Computer viruses can cause costly damage, including spam e-mail distribution, theft from user bank accounts, and attacks that temporarily shut down websites. Detecting and deterring these malicious programs, however, is also costly. The strong informal institutions among Internet service providers (ISPs) that dominate the enforcement of network security norms are more efficient in limiting damage from malicious computer code (malware) than a formal legal regime that would hold ISPs indirectly liable for such damage would be. Even though these informal relationships lack the enforcement power of legal remedies, they encourage ISPs to cooperate in formulating and implementing a swift response to attacks and to innovate to keep pace with changes in the nature of the threat. A greater reliance on the adversarial litigation process will reduce the three critical features of effective response to cyber threats: flexibility, speed, and extensive cooperation.
Below is a brief overview. To read the study in its entirety and learn more about its authors, please see “Internet Security without Law.”
How ISPs Enforce Security Norms
The Internet consists of about 41,000 autonomous systems of varying size, connected by either commercial arrangements, where one autonomous system pays another for carrying traffic (transit agreements), or arrangements without pricing (peering agreements). Termination of agreements to carry traffic, or “depeering,” is an extremely effective sanction in policing malware because the vast majority of these are informal “handshake” agreements that can be terminated promptly if one party is dissatisfied with the other’s security practices or responsiveness to complaints.
• Of the more than 142,000 agreements that represent 86 percent of the world’s Internet carriers, 99.5 percent are “handshake” agreements.
• Service providers who are willing to tolerate cybercriminals can usually charge higher prices but are subject to the sanction of depeering.
• When two major ISPs were presented evidence that a customer was hosting cybercriminals, they severed their agreement swiftly, and global spam levels fell about two- thirds almost instantaneously, and retail fraud plummeted from nearly $250,000 daily to almost zero.
• Even though they are immune from legal liability, ISPs have systems in place to notify their users about malware infections, even though these systems raise costs, suggesting that there is significant enforcement of security norms.
Informal Enforcement Versus Formal Law
While informal enforcement does not create perfect security—which would be cost prohibitive—it likely outperforms a formal legal regime that would hold ISPs liable for damages from a malware attack.

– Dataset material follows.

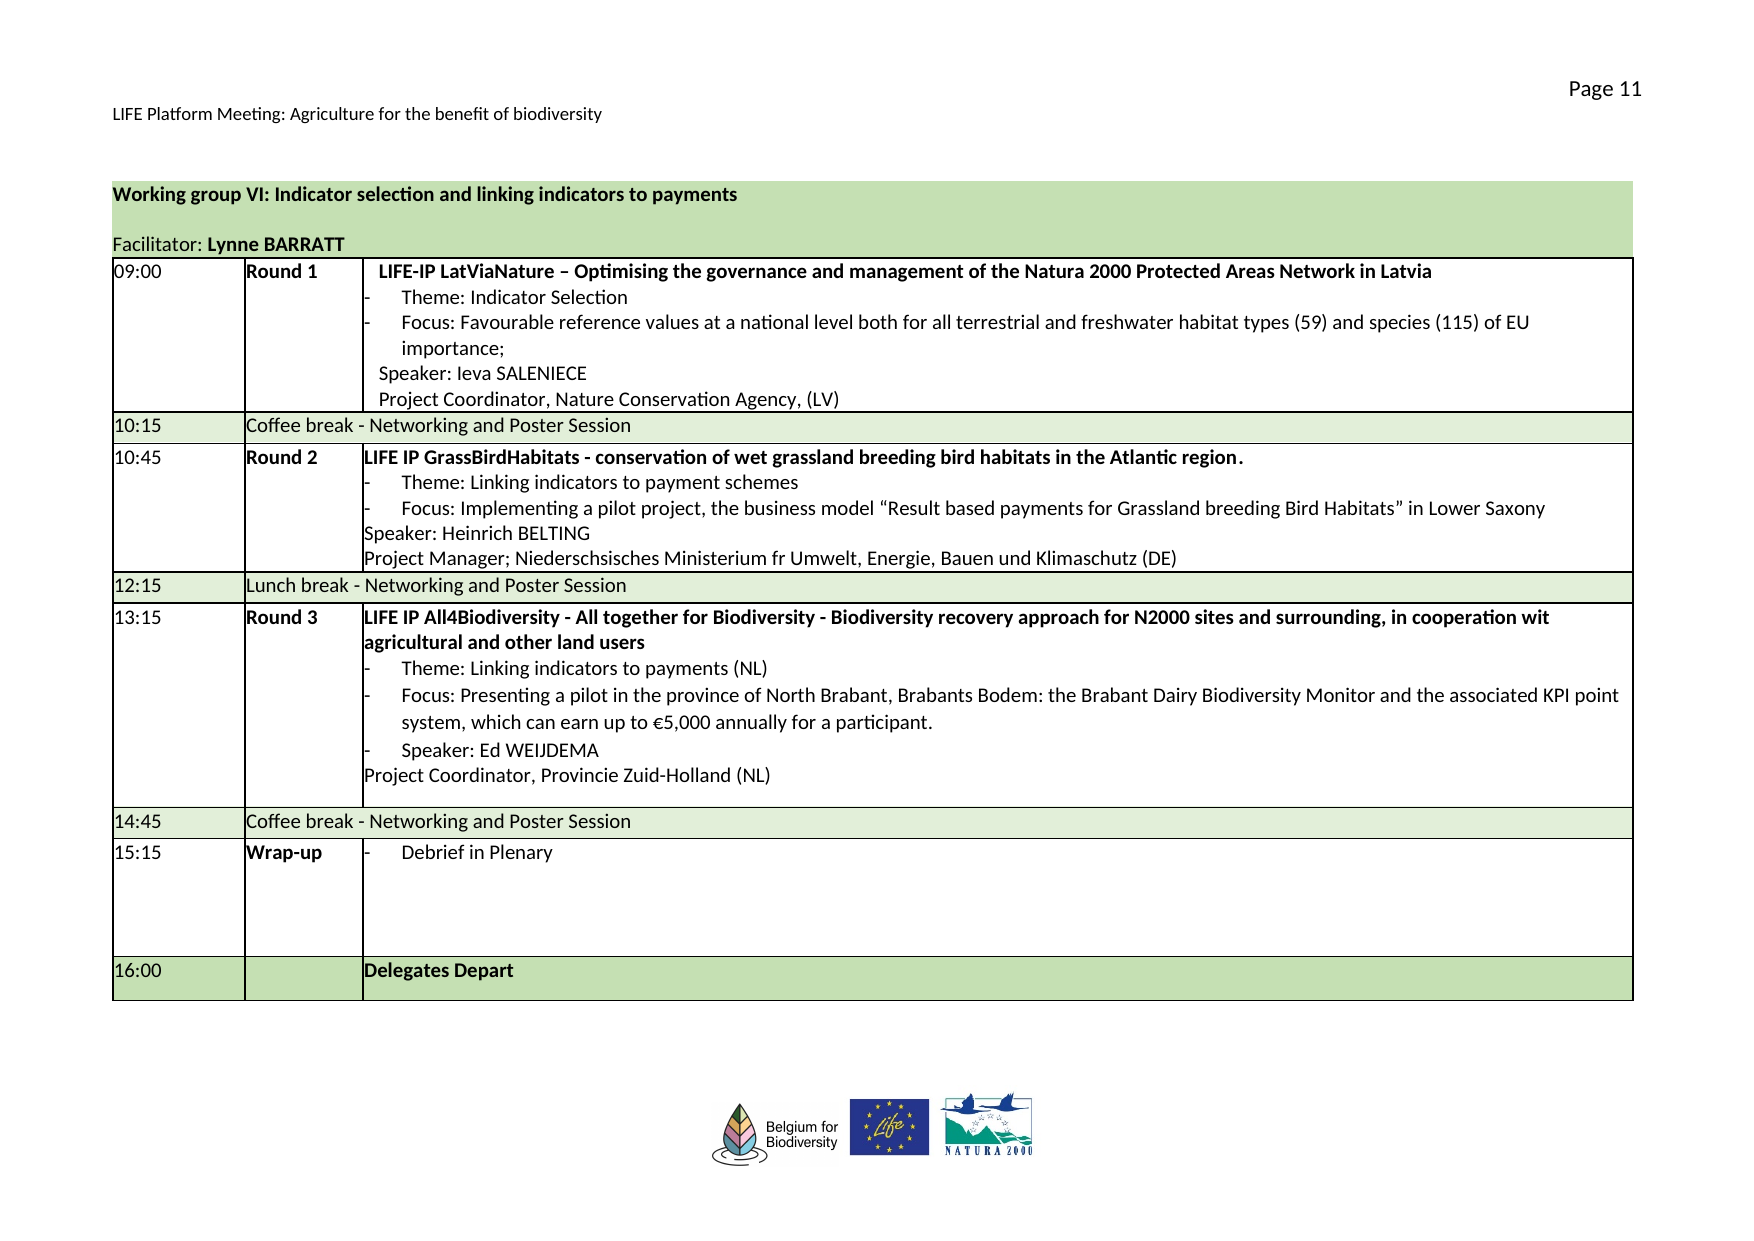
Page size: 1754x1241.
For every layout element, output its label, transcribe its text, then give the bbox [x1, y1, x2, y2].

• Informal, at-will arrangements give network operators greater flexibility in determining the appropriate level of care and allow them to respond swiftly in a fast-changing environment than the slower speed of adaption of court-determined standards, which could obsolete very soon. As malware has moved from hosting to a centralized command system to one based on a peer-to-peer design, network operators have adapted quickly, shifting from depeering the host ISP to notifying infected customers.

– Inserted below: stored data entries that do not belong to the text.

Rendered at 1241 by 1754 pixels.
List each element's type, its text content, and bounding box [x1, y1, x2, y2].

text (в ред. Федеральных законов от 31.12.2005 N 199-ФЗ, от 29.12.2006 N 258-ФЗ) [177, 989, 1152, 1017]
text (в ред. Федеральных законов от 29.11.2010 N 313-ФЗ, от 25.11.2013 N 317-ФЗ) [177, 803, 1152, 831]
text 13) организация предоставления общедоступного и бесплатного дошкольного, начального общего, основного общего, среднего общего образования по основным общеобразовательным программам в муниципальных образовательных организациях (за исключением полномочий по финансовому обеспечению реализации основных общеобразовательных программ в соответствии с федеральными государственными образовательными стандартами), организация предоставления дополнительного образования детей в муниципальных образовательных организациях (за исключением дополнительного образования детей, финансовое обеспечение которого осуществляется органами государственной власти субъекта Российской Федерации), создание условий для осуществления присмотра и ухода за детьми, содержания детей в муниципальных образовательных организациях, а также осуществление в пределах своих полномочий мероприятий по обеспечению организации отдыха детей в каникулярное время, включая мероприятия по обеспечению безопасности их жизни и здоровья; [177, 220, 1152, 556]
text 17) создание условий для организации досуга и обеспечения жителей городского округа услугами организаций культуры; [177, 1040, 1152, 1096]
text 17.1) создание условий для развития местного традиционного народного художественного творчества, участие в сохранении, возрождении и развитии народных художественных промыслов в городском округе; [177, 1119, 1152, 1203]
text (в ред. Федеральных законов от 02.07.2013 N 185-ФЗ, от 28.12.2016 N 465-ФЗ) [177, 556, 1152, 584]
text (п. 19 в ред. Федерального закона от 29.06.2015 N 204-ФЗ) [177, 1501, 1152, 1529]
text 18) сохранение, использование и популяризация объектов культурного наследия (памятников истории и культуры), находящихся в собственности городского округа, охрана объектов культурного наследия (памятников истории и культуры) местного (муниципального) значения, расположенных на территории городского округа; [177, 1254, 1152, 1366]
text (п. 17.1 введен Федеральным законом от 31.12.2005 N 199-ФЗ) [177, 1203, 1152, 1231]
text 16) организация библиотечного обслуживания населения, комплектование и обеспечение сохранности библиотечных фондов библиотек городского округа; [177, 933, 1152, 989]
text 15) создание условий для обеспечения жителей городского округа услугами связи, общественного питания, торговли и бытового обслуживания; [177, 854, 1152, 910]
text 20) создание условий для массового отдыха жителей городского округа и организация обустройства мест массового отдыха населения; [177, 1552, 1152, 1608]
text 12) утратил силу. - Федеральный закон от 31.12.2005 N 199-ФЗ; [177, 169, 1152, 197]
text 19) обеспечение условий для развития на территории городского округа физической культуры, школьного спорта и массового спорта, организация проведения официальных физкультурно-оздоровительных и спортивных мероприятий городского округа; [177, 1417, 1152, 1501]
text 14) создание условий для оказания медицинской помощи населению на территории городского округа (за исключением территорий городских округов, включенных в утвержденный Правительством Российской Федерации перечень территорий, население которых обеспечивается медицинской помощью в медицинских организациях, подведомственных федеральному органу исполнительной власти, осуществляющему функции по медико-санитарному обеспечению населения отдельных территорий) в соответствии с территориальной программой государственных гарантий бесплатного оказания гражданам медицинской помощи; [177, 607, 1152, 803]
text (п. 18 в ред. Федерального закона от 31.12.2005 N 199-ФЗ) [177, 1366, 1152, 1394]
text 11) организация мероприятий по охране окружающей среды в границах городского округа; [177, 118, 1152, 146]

• Under the informal system, security concerns are addressed promptly. Failure to do so results in equally prompt punishment, such as depeering. This is both faster and less costly than a trial.
• The informal system relies heavily on cooperation between ISPs to be effective. Replacing this cooperative model with the adversarial litigation process would reduce incentives to share information and reduce the security of the Internet.
• The informal system succeeds in securing cooperation globally, whereas securing similar international cooperation across formal legal systems, with all their differences, would be far more difficult.
• Moving to a formal liability system would leave larger ISPs subject to greater exposure and less willing to link to smaller ISPs, and it would undercut the extensive peering that is at the heart of the Internet.
• The informal system eliminates the need to record data streams for use in litigation, with all its attendant costs and privacy concerns.
For as dynamic and innovative an environment as the Internet, robust informal institutions are likely to outperform formal legal institutions, which should therefore be viewed as an arbiter of last resort.